Niğde'de 22 Temmuz 2024'te Niğde Engelsiz Yaşam ve Rehabilitasyon Merkezi'nde rahatsızlanan epilepsi hastası bir engelli çocuğun kaldırıldığı hastanede hayatını kaybetmesinin ardından, kuruluşta çalışan 26 bakım personeli açığa alınmış, hakkında adli işlem yapılan 14 personel tutuklanmıştı.

Çocuğa şiddet uyguladıkları ve ölümünde ihmali bulunduğu öne sürülen personelin yargılanmasına, Niğde 1. Ağır Ceza Mahkemesi'nde devam edildi.

"Devlet burada sorumluluğunu yerine getirmemiştir"

Duruşmayı izlemeye gelen CHP Genel Başkan Yardımcısı Aylin Nazlıaka, Niğde Adliyesi önünde açıklamalarda bulundu. Aylin Nazlıaka, şunları söyledi:

"Şu anda Niğde'deyiz. Niğde'de Engelsiz Yaşam ve Bakım Rehabilitasyon Merkezi'nde tamamen ihmal nedeniyle göz göre göre yaşamını kaybetmiş olan çocuğumuzun karar duruşmasını izlemek için buraya geldik. Hiç şüphesiz bir çocuğun adının bir dosyada geçmesi, bir çocuğun adının bir duruşma ve dosya konusu olması asla kabul edilemez. Dolayısıyla bugün burada yargılanacak olan sadece bir çocuğun yaşamını kaybetmesi değil, aynı zamanda devlete olan güvenin de kaybıdır. Bizler eğer koruma altındaki çocuklarımız, devlet kurumlarında korunamıyorsa gençler, bebekler, yaşlılar engelliler bakıma muhtaç kişiler korunamıyorsa devlete nasıl güveneceğiz? Kaldı ki Anayasamızın 17. maddesi yaşam hakkını teminat altına alan maddedir. Yani en temel haktan bahsediyoruz.
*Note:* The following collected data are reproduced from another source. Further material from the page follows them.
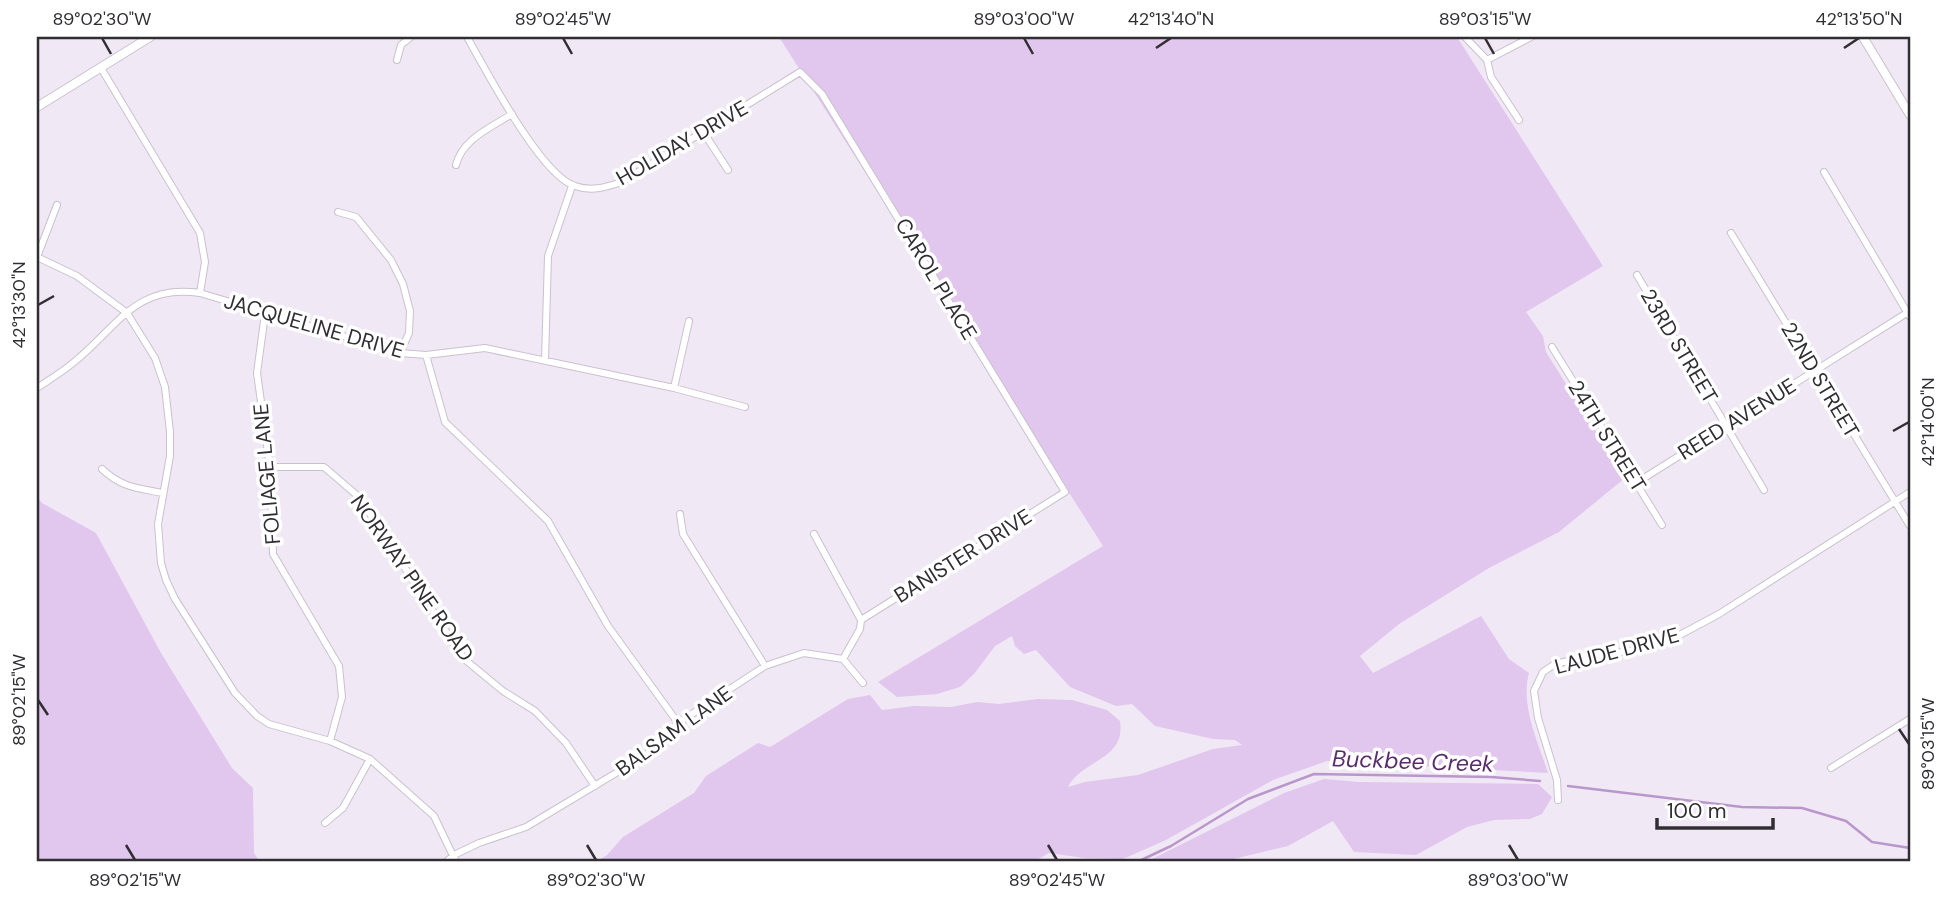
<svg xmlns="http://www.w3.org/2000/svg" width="1947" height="899" font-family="'DM Sans',sans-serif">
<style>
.green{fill:#e1c6ee}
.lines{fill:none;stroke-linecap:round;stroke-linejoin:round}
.stream{stroke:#ba97cb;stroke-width:2.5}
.minor-casing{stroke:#cac1ce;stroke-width:8}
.tertiary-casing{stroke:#cac1ce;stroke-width:10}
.minor{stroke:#fff;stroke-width:6}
.tertiary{stroke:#fff;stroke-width:8}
.ticks{fill:none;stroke:#312e33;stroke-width:2.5}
.labels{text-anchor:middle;stroke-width:7;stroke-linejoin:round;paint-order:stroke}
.street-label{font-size:21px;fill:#312e33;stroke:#fff}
.water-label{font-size:23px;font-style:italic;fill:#592d6c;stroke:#fff}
.neatline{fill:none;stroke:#312e33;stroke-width:2.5}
.ticks-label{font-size:18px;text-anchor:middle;fill:#312e33}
</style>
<rect width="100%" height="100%" fill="#f1e8f5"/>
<path class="green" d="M779,37H1457L1603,266L1526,312L1543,336L1546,352L1625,478L1559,532L1489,568L1399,624L1360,656L1373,673L1481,616L1509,659L1529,673C1520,705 1538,742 1548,773L1327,761L1273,780L1166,840L1123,859L1084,858L1049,853L1033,862H596L607,855L623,837L694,793L706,776L758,743L770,747L848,699L870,695L882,710L914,706L951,707L977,702L999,704L1038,699L1072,700L1107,710L1120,721C1126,761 1082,759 1068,787L1085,782L1138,775L1213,749L1242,745L1235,740L1213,739L1155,726L1132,704L1116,706L1070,687L1036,650L1024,654L1015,646L1012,636L995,646L974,674L960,687L937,694L897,697L878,682L1103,546Z
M37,496L42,503L96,533L161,653L232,768L253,788L254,853L260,862H37Z
M1324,779L1359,782L1538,784L1552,797L1542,814L1530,819L1494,820L1467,827L1416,855L1354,852L1333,821L1288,846L1221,862H1146L1284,793Z"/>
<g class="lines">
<path class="stream" d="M1568,786L1742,807L1802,808L1846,821L1872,842L1910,848
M1137,862L1171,846L1248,799L1314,774L1491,777L1540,781"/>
<g class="minor-casing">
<path id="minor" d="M467,37C486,70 541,176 575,186C592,192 606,187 622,182L800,72L822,94L1065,492L861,620
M1465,37L1487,60L1491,77L1519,120
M397,60L401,45L411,37
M1487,60L1531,37
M101,68L200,233L205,262L200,293
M704,133L728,170
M456,165C462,139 492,127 512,114
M1824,172L1910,317
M338,212L356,217L391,260L403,284L410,311L409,333L400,353
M1731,233L1910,526
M37,257L77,276L127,313L155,358L165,387L170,432V456L158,524L161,563L166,580L175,599L235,693L257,716L269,724L330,741L370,759L434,816L456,862
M37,257L57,205
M1637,275L1764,490
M265,314L257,373L270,467L273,554L339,666L342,697L330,741
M1552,347L1662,525
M426,355L445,422L548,521L608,626L678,723
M545,360L548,256L572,186
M37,388C49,380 62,372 73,363C117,328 135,283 200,293L400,353L426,355L485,348L674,388L745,407
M674,388L689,321
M270,467H324L359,497L463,658L503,691L535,711L566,743L595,786
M102,469C122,488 138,488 163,493
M1636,483L1910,311
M680,514L683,534L765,666
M814,534L861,620L860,629L843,659
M1831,768L1910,719
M1558,800L1557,780L1538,718L1534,691L1543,672L1555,664L1586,657L1630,651L1676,637L1719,614L1910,492
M325,823L343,808L370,759
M446,862L454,855L479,843L526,827L646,755L678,723L765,666L804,653L843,659L863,683"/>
</g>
<g class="tertiary-casing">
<path id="tertiary" d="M1863,37L1910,115
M37,107L150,37"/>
</g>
<use href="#minor" class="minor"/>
<use href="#tertiary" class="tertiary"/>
</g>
<path class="ticks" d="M102,38L111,54M563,38L572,54M1024,38L1033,54M1485,38L1494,54M1156,48L1171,38M1844,48L1859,38M38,305L54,296M1893,431L1909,422M38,700L48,715M1899,729L1909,744M126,845L135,860M587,845L596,860M1048,845L1057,860M1509,845L1518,860"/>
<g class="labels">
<g class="street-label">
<text transform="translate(682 143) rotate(-30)" y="7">HOLIDAY DRIVE</text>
<text transform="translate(936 279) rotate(59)" y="7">CAROL PLACE</text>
<text transform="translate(314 326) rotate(16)" y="7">JACQUELINE DRIVE</text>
<text transform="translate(1679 346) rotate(59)" y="7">23RD STREET</text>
<text transform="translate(1820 380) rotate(59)" y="7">22ND STREET</text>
<text transform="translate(1737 419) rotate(-32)" y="7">REED AVENUE</text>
<text transform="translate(1607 436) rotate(58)" y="7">24TH STREET</text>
<text transform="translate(267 474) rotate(-95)" y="7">FOLIAGE LANE</text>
<text transform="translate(963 556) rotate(-32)" y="7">BANISTER DRIVE</text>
<text transform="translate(412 578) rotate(55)" y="7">NORWAY PINE ROAD</text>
<text transform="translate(1617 651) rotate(-15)" y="7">LAUDE DRIVE</text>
<text transform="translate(674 731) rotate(-36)" y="7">BALSAM LANE</text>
</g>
<g class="water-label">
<text transform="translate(1413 761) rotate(2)" y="8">Buckbee Creek</text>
</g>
</g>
<rect width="1947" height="899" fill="none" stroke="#ffffff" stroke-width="77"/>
<path d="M1657 818v10h116v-10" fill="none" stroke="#312e33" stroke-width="3.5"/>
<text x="1667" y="818" font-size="21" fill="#312e33" stroke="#ffffff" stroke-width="5" paint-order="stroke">100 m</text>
<rect x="38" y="38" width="1871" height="822" class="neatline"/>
<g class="ticks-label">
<text x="102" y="25">89°02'30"W</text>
<text x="563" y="25">89°02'45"W</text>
<text x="1024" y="25">89°03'00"W</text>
<text x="1171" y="25">42°13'40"N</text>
<text x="1485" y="25">89°03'15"W</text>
<text x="1859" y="25">42°13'50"N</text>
<text transform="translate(19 305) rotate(-90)" y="6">42°13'30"N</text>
<text transform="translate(1928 422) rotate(-90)" y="6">42°14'00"N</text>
<text transform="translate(19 700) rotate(-90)" y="6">89°02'15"W</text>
<text transform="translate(1928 744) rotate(-90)" y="6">89°03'15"W</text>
<text x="135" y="886">89°02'15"W</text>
<text x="596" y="886">89°02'30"W</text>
<text x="1057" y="886">89°02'45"W</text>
<text x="1518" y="886">89°03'00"W</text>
</g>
</svg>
Altında imzamız olan engelli hakları, çocuk hakları sözleşmeleri de devlete birtakım sorumluluklar verir. Dolayısıyla devlet burada sorumluluğunu yerine getirmemiştir.

Aynı zamanda önemli olan bir hak ihlali yaşandıktan sonra yargılama süreci değildir. Elbette adil yargılama önemlidir, biz bugün buradan çok sert bir karar çıkmasını bekliyoruz. Önemli olan bu hak ihlallerinin yaşanmasını engellemek ve önlemektir. Bir engelli bireyin en çok ihtiyaç duyduğu şey sevgi, korunma ve güvenli bir ortam sunulmasıdır. Ancak bu sağlanamamış ve bir evladımız göz göre göre yaşam hakkını kaybetmiştir. Buradan çıkacak karar sadece hukuki değil, aynı zamanda vicdani boyutu olan karar olmalıdır. Buradan çıkacak karar aynı zamanda insanlık dersi niteliğinde olmalıdır ve bu kararla sadece kişilerin cezalandırılması değil, en üst mertebede olanların da gereğini yapmasını bekliyoruz. Buradan sayın bakana sesleniyorum, istifa etmeniz için daha kaç çocuğun ölmesi gerekiyor sayın bakan? Bu yaşananın liyakatsiz kadrolar, denetimsizlik ve kurumlar arası iletişimsizlik ve hiç şüphesiz bakanlığın yetersizliği ile doğrudan ilgisi var. Daha en temel hak olan yaşam hakkını, toplumun en kırılgan kesimlerinde koruyamadığınız o koltukta oturmaya devam etmeyin derhal istifa edin."